We had sat ourselves down, each with a small cup of sweet coffee before us on a long rough-wood trestle table, along whose centre stood a row of small potted cacti and succulents. The table surface appeared as if a metaphor for the political divide, the UN demilitarised Buffer Zone, in which we were now sitting. J had his back to the road and faced a building he knew well, having photographed in the area over a six-year period between 1998 and 2004. When he last saw it, however, it was an abandoned and dilapidated ruin, and only the roof area was used to situate a UN observation post. A solitary sign on the building’s façade had once announced that at some past time the building had housed a T-shirt printing shop.
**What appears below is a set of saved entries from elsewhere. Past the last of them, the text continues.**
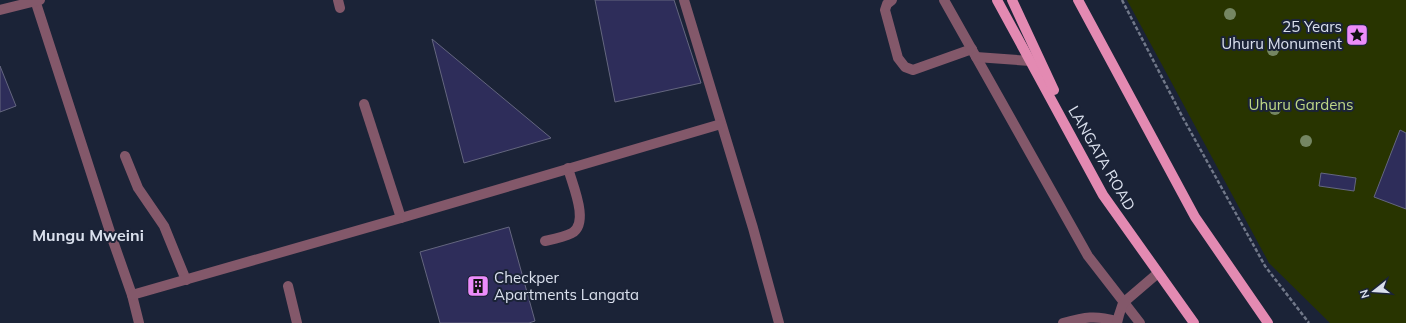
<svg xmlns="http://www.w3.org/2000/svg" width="1406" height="323" viewBox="0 0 1406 323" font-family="Mulish,sans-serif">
<rect width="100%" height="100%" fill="#1b2337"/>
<!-- green -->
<polygon fill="#283400" points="1127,0 1406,0 1406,323 1330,323 1269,263"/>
<!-- building -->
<g fill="#2e2d5a" stroke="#64667f">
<polygon points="595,0 674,0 701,83 615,102"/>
<polygon points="432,39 551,138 464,163"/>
<polygon points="0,66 16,106 0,112"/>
<polygon points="1400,130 1406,133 1406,209 1374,197"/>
<polygon points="1321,173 1356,178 1354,191 1319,186"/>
<polygon points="509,227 535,321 529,323 440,323 420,252"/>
</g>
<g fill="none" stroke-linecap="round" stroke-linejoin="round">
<!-- path -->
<polyline stroke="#717889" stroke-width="2.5" stroke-dasharray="4 2" stroke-linecap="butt" points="1122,0 1183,118 1265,266 1309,323"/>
<!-- minor -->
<g stroke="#83586a" stroke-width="10">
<polyline points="35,0 112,238 132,295 139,323"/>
<polyline points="338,0 340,8"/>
<polyline points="684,0 753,228 779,323"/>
<polyline points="892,0 887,4 885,10 898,58 905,67 913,70 972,49"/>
<polyline points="944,0 1088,256 1140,323"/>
<polyline points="0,10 40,0"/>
<polyline points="976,57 1030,61"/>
<polyline points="364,104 401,218"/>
<polyline points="125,156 138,188 164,226 186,280"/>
<path d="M545 241C554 239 564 237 572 233 590 223 572 184 568 168"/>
<polyline points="288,286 297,323"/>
<polyline points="132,295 401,218 721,124"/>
<path d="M1063 323C1085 317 1095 315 1117 321"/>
<polyline points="1117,323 1119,315 1123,303 1158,273"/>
</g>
<!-- major -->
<g stroke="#e38ab2" stroke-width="10">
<polyline points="997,0 1103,195 1194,323"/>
<polyline points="1012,0 1054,90"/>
<polyline points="1078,0 1195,217 1268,323"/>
</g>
</g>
<!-- trees -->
<g fill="#758662">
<circle cx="1230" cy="14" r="6"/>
<circle cx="1273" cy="50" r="6"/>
<circle cx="1275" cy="109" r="6"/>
<circle cx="1306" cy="141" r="6"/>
</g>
<!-- icons -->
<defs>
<g id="sight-square" transform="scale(1.15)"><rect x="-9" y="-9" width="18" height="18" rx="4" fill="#ec8cfa" stroke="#1b2337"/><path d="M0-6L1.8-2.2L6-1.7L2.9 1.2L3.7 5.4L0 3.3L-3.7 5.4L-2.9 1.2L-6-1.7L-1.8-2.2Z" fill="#111"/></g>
<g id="building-square" transform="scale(1.15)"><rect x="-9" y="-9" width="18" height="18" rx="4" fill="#ec8cfa" stroke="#1b2337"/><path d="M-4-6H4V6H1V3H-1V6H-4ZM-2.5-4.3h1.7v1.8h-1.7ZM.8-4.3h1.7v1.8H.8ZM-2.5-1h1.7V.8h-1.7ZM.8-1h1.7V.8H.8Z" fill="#111"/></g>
</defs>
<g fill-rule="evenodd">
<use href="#sight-square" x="1357" y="35"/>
<use href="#building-square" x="478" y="286"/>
</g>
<g text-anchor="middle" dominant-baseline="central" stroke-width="4" stroke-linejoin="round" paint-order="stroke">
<!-- poi labels -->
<g font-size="15" fill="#dae0ed" stroke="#1b2337" text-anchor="end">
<text x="1342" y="26">25 Years<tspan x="1342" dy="17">Uhuru Monument</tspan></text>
<text x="494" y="277" text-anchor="start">Checkper<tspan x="494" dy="17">Apartments Langata</tspan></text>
</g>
<!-- park labels -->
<g font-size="15" fill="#bed786" stroke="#1b2337">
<text x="1301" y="104">Uhuru Gardens</text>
</g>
<!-- street labels -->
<g font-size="15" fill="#dae0ed" stroke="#1b2337">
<text transform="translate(1102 158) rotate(60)">LANGATA ROAD</text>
</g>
<!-- neighbourhood labels -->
<g font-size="16" font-weight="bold" fill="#dae0ed" stroke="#1b2337">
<text x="88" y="235">Mungu Mweini</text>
</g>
</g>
<!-- north arrow -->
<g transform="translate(1374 291) rotate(253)" stroke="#1b2337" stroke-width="3" paint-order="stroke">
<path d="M0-3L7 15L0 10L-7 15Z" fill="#dae0ed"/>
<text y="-6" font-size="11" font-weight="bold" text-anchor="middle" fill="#dae0ed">N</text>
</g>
</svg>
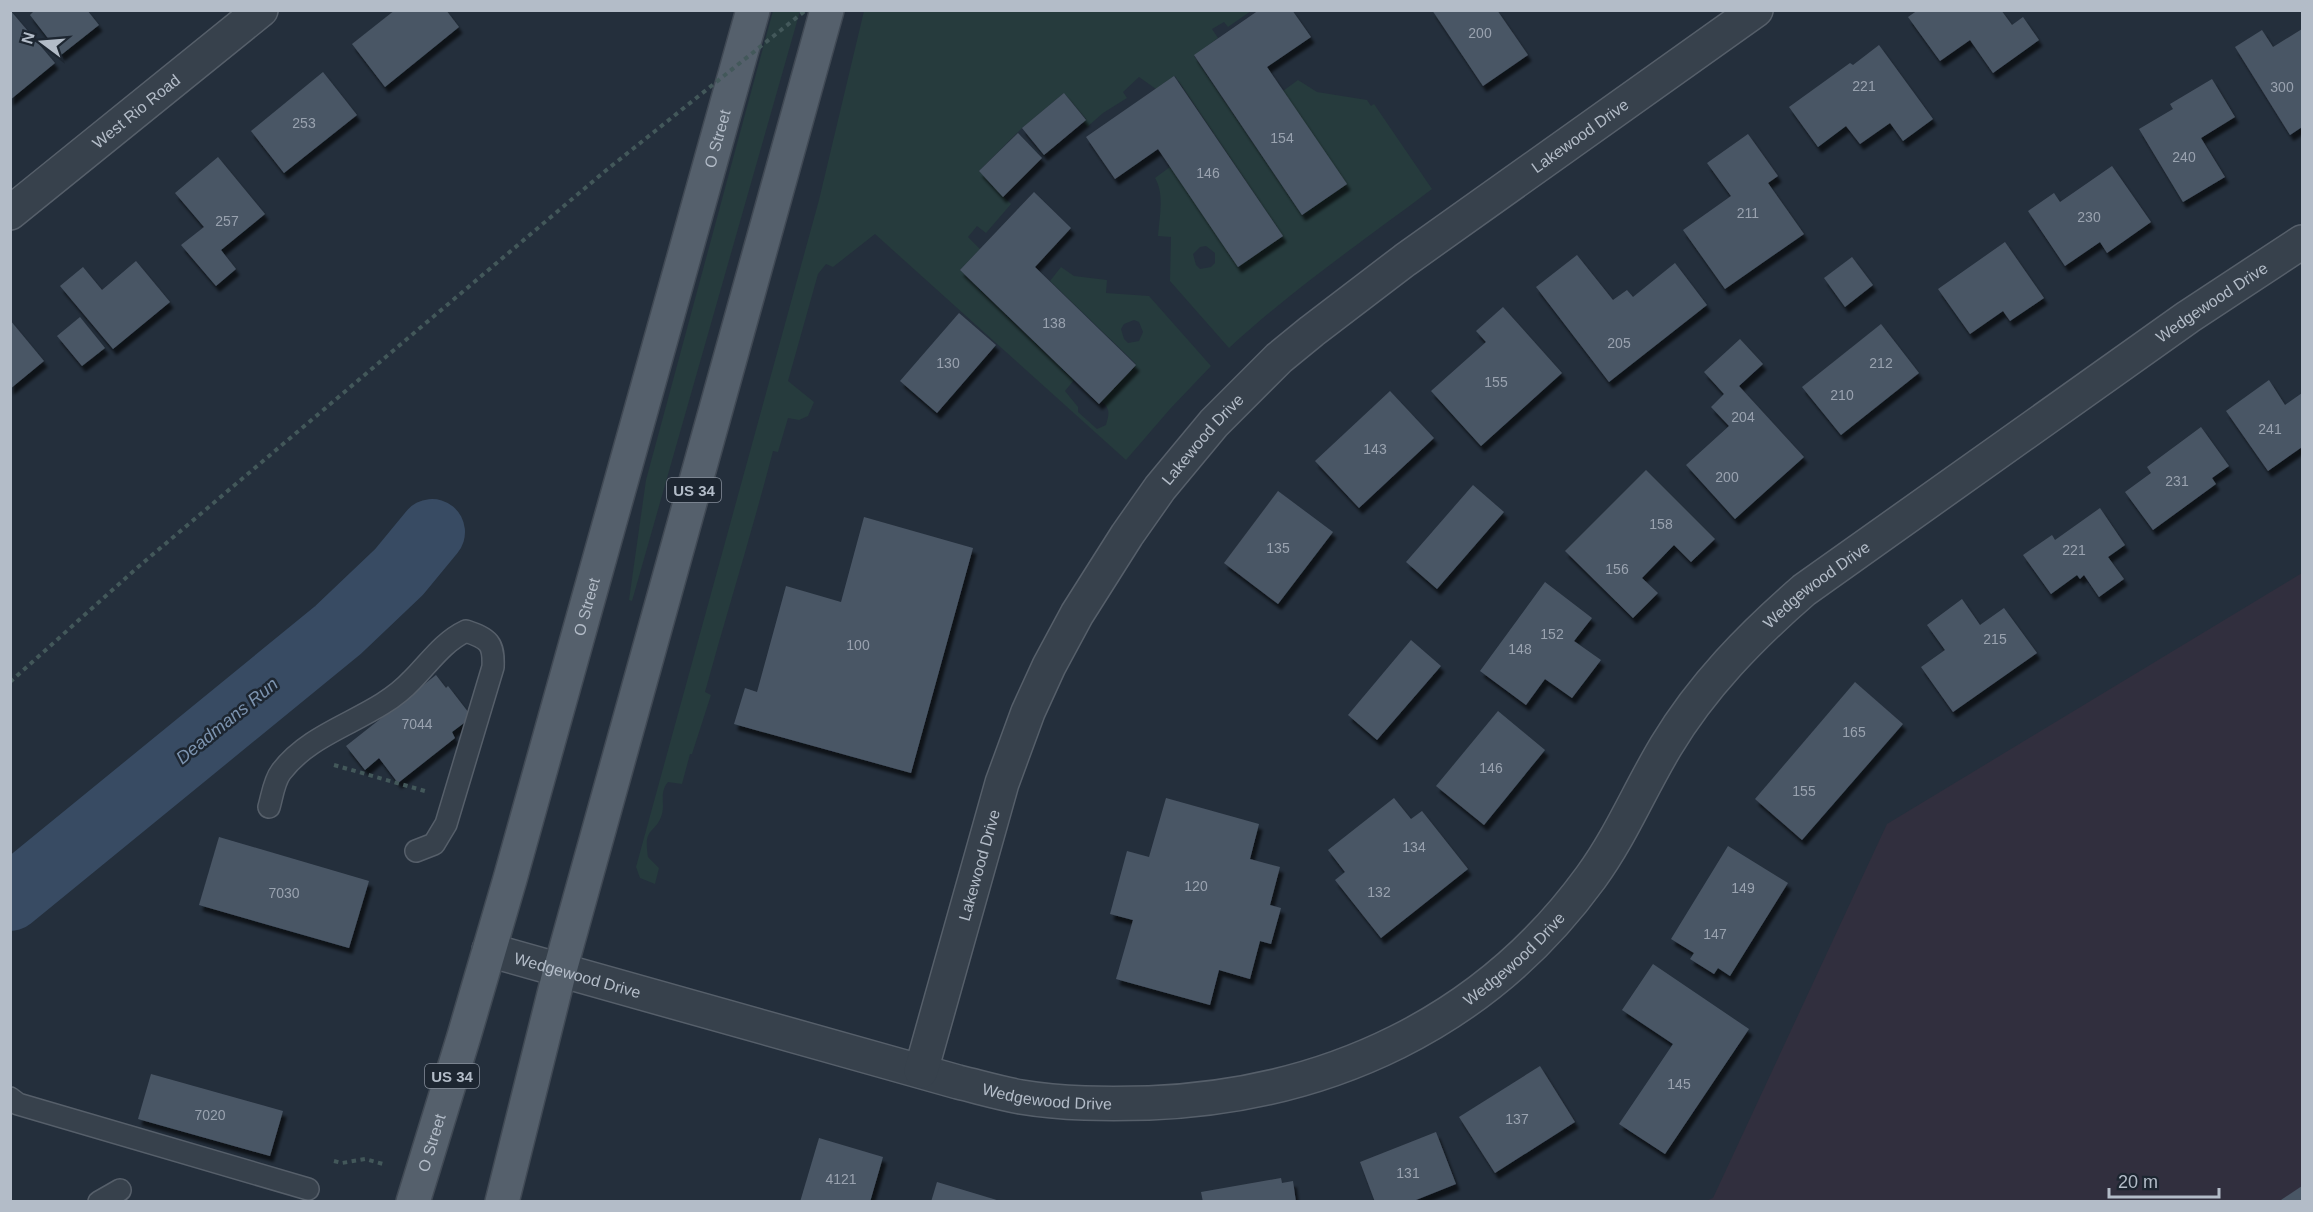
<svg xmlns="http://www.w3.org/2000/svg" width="2313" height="1212" font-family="Helvetica,sans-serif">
<defs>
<filter id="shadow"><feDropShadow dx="3.5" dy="6" stdDeviation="1.5" flood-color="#0009"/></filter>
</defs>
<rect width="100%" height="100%" fill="#242f3c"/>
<path fill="#312f3e" d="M2302,573V1201L1703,1202L1713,1198L1887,824Z"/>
<g fill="#263b3d" fill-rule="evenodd">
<path d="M773,11H800L632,601L629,600L646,480Z"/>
<path d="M864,11H1251L1228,27L1224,22L1212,29L1218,38L1194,56L1302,215L1283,91L1298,80L1317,92L1367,100L1371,106L1374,104L1432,189C1363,241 1293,289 1229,348L1170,281L1171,237L1158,236C1159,218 1165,195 1155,178L1170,167L1283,236L1175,76L1156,89L1139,77L1123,92L1127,98L1103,113L1087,127L1083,122L1086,119L1064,93L1022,128L979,171L1011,204L986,233L977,226L968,237L980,249L960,270L1074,380L1065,391L1078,407V412L1097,429L1106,425C1109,414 1111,409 1101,401L1136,364L1050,281L1061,267L1074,276L1107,280L1106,293L1149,296L1211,366L1170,409L1126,460L875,234L833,267L826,264L818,274L788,381L814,402L808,416L799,420L788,418L778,452L773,451C752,532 727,612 705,692L711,695L692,754H690L682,784L668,782C659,793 665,802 662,814C655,836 643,825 648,857L659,868L655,884L640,878L636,867L819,200ZM1206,246L1215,253V263L1211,267L1200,269L1196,265L1193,254L1200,247ZM1134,320L1139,322L1143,332L1139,341L1128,343L1124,339L1121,329L1124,324Z"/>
</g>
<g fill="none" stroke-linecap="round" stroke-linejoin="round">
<path stroke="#384b63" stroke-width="66" d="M10,898L338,630L399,572L432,532"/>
</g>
<g fill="#4a5665" filter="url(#shadow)">
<path d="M10,10L55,63L10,100Z"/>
<path d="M35,10H87L99,25L61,55L30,15Z"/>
<path d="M395,10H446L459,27L385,87L352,44Z"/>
<path d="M1259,10H1292L1311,37L1267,67L1347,184L1302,215L1194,55Z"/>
<path d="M1432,10H1497L1528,55L1483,86Z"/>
<path d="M1918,10H2001L2012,25L2023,17L2039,40L1993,73L1970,40L1940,61L1908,17Z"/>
<path d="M2302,29V127L2290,135L2235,47L2262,30L2273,47Z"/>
<path d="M1879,45L1933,119L1903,141L1890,123L1860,144L1846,126L1818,147L1789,107L1850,63L1853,65Z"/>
<path d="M323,72L357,115L284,173L251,131Z"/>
<path d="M1174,76L1283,236L1238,267L1158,149L1115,179L1086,137Z"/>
<path d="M2212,79L2235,117L2201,138L2225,177L2183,202L2139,129L2173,109L2170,104Z"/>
<path d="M1064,93L1086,120L1044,155L1022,128Z"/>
<path d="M1018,133L1042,158L1003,197L979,171Z"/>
<path d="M1748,134L1778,176L1768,183L1804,234L1725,289L1683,230L1731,196L1707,163Z"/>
<path d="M218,157L265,214L221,250L236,269L216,286L181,245L204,227L175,193Z"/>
<path d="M2112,166L2151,222L2107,253L2100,242L2065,266L2028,211L2054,193L2060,202Z"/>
<path d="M1034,192L1071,228L1035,267L1136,365L1099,404L960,270Z"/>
<path d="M2005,242L2044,298L2010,321L2003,311L1970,334L1938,289Z"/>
<path d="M1577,255L1613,300L1627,290L1633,297L1675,263L1707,305L1609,382L1536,287Z"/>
<path d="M1852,257L1873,285L1845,307L1824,278Z"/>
<path d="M136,261L170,302L113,349L60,286L83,267L102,290Z"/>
<path d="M1503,307L1562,373L1481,446L1431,391L1486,342L1476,331Z"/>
<path d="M959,313L996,345L937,413L900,381Z"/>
<path d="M80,317L105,348L82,366L57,336Z"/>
<path d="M10,320L44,361L10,389Z"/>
<path d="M1881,324L1919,373L1841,435L1802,387Z"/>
<path d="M1740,339L1763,364L1739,386L1804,457L1735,519L1686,465L1729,426L1711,407L1724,394L1704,372Z"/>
<path d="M2269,380L2285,405L2302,393V447L2268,471L2226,411Z"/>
<path d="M1390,391L1434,438L1359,508L1315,461Z"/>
<path d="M2201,427L2229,466L2212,478L2216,484L2153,530L2125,492L2151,473L2147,467Z"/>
<path d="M1646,470L1715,539L1691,562L1674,545L1642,578L1658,593L1633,618L1565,551Z"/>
<path d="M1473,485L1504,512L1437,589L1406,562Z"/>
<path d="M1278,491L1333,532L1278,604L1224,563Z"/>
<path d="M2100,508L2125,545L2108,557L2124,579L2099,597L2084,575L2080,579L2077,575L2051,594L2023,555L2052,535L2055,540Z"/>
<path d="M864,517L973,548L911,773L734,724L745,688L757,692L786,586L841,602Z"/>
<path d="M1545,582L1592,618L1574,641L1601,660L1572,698L1545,679L1526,705L1480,671Z"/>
<path d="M1962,599L1980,625L2004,608L2037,653L1953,712L1921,667L1945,650L1927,625Z"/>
<path d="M1411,640L1441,666L1377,740L1348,715Z"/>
<path d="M436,675L446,688L448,686L472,717L452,732L455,738L398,783L379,758L365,770L346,746Z"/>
<path d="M1855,682L1903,724L1802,840L1755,799Z"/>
<path d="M1498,711L1545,750L1484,825L1436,786Z"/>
<path d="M1166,798L1259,824L1250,859L1280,867L1270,905L1281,908L1271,944L1260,941L1250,979L1219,970L1210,1005L1116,979L1133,920L1110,914L1127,851L1149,857Z"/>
<path d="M1394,798L1411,819L1422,811L1468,869L1381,938L1335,880L1345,872L1328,850Z"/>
<path d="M219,837L369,881L349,948L199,905Z"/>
<path d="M1728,846L1788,883L1730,976L1718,968L1714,974L1690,959L1694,953L1671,939Z"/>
<path d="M1653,964L1749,1029L1665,1154L1619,1124L1673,1044L1622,1010Z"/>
<path d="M1540,1066L1575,1122L1495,1173L1459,1117Z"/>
<path d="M151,1074L283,1111L270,1156L138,1119Z"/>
<path d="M1436,1132L1456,1184L1411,1202H1375L1360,1162Z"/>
<path d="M819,1138L883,1157L870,1202H800Z"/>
<path d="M1281,1178L1282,1183L1293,1181L1296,1202H1203L1201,1192Z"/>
<path d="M937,1182L1000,1201V1202H931Z"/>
<path d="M2302,1186V1202H2278Z"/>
</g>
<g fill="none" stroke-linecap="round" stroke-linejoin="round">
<defs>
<g id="service">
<path d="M269,807C272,797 274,781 281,772C314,728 375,720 412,680C430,662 443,642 466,631C489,639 494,643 493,667L446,824L434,844L416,851"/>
<path d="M10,1098L18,1104L308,1189"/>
<path d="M99,1202L120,1190"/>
</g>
<g id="minor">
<path id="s1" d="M10,213L261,10"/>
<path id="s2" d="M489,950L958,1082C979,1087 999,1093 1021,1097C1063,1104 1106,1104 1149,1103C1327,1096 1485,1023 1591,877C1621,836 1640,789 1666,746C1702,686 1751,636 1804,590L2188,317L2302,242"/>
<path id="s3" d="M921,1071L1002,783L1028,712L1049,666L1077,614L1127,535L1160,488L1214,423L1279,358L1312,331L1405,260L1756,10"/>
</g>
<g id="primary">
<path id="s4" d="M413,1202L464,1036L510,879L753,10"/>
<path d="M502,1202L560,970L827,10"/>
</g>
</defs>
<use href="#service" stroke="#565f6a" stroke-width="24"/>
<use href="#minor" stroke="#565f6a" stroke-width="36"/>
<use href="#primary" stroke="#414a55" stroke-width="36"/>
<g stroke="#43585a" stroke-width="4" stroke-dasharray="4.5 4.5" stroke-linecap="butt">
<path d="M10,682L138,567L604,172"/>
<path d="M334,765L425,791"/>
<path d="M334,1161L342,1163L365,1159L383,1164"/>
</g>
<use href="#service" stroke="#37414c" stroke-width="21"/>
<use href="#minor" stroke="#37414c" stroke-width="33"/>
<use href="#primary" stroke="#55606c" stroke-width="33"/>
<path stroke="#43585a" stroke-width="4" stroke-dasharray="4.5 4.5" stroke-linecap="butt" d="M604,172L806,10"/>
</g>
<g text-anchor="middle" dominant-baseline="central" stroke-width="5" stroke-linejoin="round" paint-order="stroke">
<g font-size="14" fill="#99a2af">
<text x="1480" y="33">200</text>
<text x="1864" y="86">221</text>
<text x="2282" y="87">300</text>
<text x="304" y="123">253</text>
<text x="1282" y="138">154</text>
<text x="2184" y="157">240</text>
<text x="1208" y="173">146</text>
<text x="1748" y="213">211</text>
<text x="2089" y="217">230</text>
<text x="227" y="221">257</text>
<text x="1054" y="323">138</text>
<text x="1619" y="343">205</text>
<text x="948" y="363">130</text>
<text x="1881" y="363">212</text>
<text x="1496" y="382">155</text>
<text x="1842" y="395">210</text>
<text x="1743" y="417">204</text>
<text x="2270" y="429">241</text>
<text x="1375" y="449">143</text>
<text x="1727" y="477">200</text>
<text x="2177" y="481">231</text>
<text x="1661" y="524">158</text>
<text x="1278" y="548">135</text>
<text x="2074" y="550">221</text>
<text x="1617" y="569">156</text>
<text x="1552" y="634">152</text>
<text x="1995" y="639">215</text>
<text x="858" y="645">100</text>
<text x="1520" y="649">148</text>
<text x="417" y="724">7044</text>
<text x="1854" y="732">165</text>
<text x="1491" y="768">146</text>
<text x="1804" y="791">155</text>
<text x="1414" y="847">134</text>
<text x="1196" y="886">120</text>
<text x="1743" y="888">149</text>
<text x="1379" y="892">132</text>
<text x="284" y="893">7030</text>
<text x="1715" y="934">147</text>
<text x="1679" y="1084">145</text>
<text x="210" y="1115">7020</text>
<text x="1517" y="1119">137</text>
<text x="1408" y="1173">131</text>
<text x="841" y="1179">4121</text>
</g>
<g fill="#1d2631" stroke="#868f9b" stroke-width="1.5">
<rect x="667" y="478" width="54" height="24" rx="4.5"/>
<rect x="425" y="1064" width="54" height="24" rx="4.5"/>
</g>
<g font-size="15" font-weight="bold" fill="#b3bcc8">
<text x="694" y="490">US 34</text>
<text x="452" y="1076">US 34</text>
</g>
<g font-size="16" fill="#b3bcc8" stroke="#1d2631">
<text stroke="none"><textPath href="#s1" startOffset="162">West Rio Road</textPath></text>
<text stroke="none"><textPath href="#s3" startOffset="1186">Lakewood Drive</textPath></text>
<text stroke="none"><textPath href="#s4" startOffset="1106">O Street</textPath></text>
<text stroke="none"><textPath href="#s2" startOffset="2054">Wedgewood Drive</textPath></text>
<text stroke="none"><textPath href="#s3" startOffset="700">Lakewood Drive</textPath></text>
<text stroke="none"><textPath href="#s2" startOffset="1568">Wedgewood Drive</textPath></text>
<text stroke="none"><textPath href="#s4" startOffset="620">O Street</textPath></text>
<text stroke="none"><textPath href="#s3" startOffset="214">Lakewood Drive</textPath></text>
<text stroke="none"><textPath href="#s2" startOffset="1082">Wedgewood Drive</textPath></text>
<text stroke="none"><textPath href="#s2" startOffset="92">Wedgewood Drive</textPath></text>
<text stroke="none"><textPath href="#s2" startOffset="578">Wedgewood Drive</textPath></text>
<text stroke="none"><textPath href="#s4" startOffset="62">O Street</textPath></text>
</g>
<g font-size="18" font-style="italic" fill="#7c93af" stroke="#1d2631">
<text transform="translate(227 721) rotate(-39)">Deadmans Run</text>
</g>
</g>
<rect width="2313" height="1212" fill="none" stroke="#b3bcc8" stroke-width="24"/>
<g transform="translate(42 42) rotate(286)" stroke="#1d2631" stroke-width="4.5" paint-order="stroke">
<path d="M0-4.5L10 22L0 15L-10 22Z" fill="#b3bcc8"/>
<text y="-9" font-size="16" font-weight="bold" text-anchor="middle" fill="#b3bcc8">N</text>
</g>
<path d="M2109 1188v9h110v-9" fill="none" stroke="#b3bcc8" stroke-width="3"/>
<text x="2118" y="1188" font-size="18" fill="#b3bcc8" stroke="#1d2631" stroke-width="4.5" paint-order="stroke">20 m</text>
</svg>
That sign has now gone and the building, part of a programme of regeneration and transformation along the road, has become the Home for Cooperation between the two divided communities. Whether we coffee drinkers were drinking Cypriot, Greek or Turkish coffee was a moot point.[1] A few groups of people and one other individual, like ourselves, now sat at the various tables to meet, talk or simply to absorb the last of the late afternoon sun: chatting or waiting as the day slipped towards that still moment after sunset and before the maqam ordered refrain of the maghrib azan sounded across the city.

 

Up to 2003 this border crossing had been the only permitted route between the North and the South and, at that time, stopping to spend time or to rest was not really a comfortable option. This short stretch of road, some 200 or so metres between the South and North Cyprus border control points, was one strictly for passage and movement. The sights – could one call them that? – on either side were things to be stolen furtively in a kind of guilty glance. This state, seemingly and for some time, had changed. Stopping or pausing was now a possibility. Sitting and facing east, as J was, the Buffer Zone stretched out of sight behind the Home for Cooperation, down a slope freely colonized by wild and cultivated plants, among them the tall flower stems of the Agave, introduced from Mexico in 1640.[2] The view extended onto and across a flat, barren stretch of land (a dry moat) until it reached the antiballistic ramparts, built when the Venetians occupied Cyprus in the C16th, and then into Nicosia’s old Armenian quarter of Arabahmet. Behind him, roughly to the west, and stretching almost the whole way between the Turkish and Greek Cypriot checkpoints, stood the imposing bulk of the Ledra Palace. It was still partly hidden at the ground floor level behind long sheets of the semi-opaque dark green fabric that may be found along many other stretches of the Buffer Zone. The Palace, formerly a hotel designed by the German Jewish architect Benjamin Günsberg, built between 1947-1949 had become, since 1974, the barrack building for the UN troops of Sector 2. After 40 years, the marks of bullets and shrapnel still scar its walls. Its once extensive gardens, with swimming pool, tennis court and crazy golf course, lie within the dominion of the UN authorities. Occasional snatches of music coming from within the building drifted, through one or other of the Palace’s many windows, down to us at the café.

 

At the time of J’s last visit here in 2004, the other remaining buildings and the gardens that lined the eastern side of the Ledra Palace crossing – decaying relics screened behind more than 30 years of encroaching vegetation, the merest shells of buildings folded within small but growing wildernesses – had now been drawn back from their state of abstraction and had been tidied up, not restored, but consolidated and cleansed. The evidence of conflict or post-conflict, the loopholes, sandbags (many made from coffee-bean sacks), the barbed and razor wire had all but gone. The area had been made palatable to the eye and a certain, if unreal, aspect prevailed along the short stretch of road, suspended as it still is between the two checkpoints and beside the designated UN Exchange Point.

 

The overarching stillness, along with the hushed, private conversations of our fellow coffee drinkers – their intakes of liquid, their breaths, occasional muted words and the slow unfolding silences – seemed wholly appropriate both to the locality and the time of day. Yet, what had formerly been a thriving international hotel and thoroughfare, then a forty-year-long unhealed wound, an urban green (line) wilderness, was again beginning to stir to winds that emanate – eddy too – around humans, their everyday interactions, and to history (to occidental history). The road, its environs – the localised wilderness and the decay – from which a larger world history may, at times, have seemed to have all but slipped, was becoming again subject to its wider influences and intrusions. 

 

 

[1] Many individuals have drawn this parallel between coffee, cultures and naming as a pointer to the superficiality of adversarial states of difference. In this instance we are thinking of sentiments made in the poem, ‘The Coffee’s Name’, by the Cypriot poet, Kyriakos Sorokkou, from his self-published book, The Muses and Other Poems (2015), 71.


[2] In Mexico the sap of Agave Americana is used to produce the alcoholic beverage, pulque, which is also know in its distilled form as mescal.

Postscript: 

An article which talks about the Home for Co-operation and its significance in shifting attitudes towards the division of the island of Cyprus, also notes the imminent closure of Ledra Palace as a UN barrack building due to dilapidation and infestation. Over the course of 2019 the current contingent of peace keeping soldiers are to be rehoused in a new camp of container homes behind the hotel.                          14 April 2019, The Observer, p40.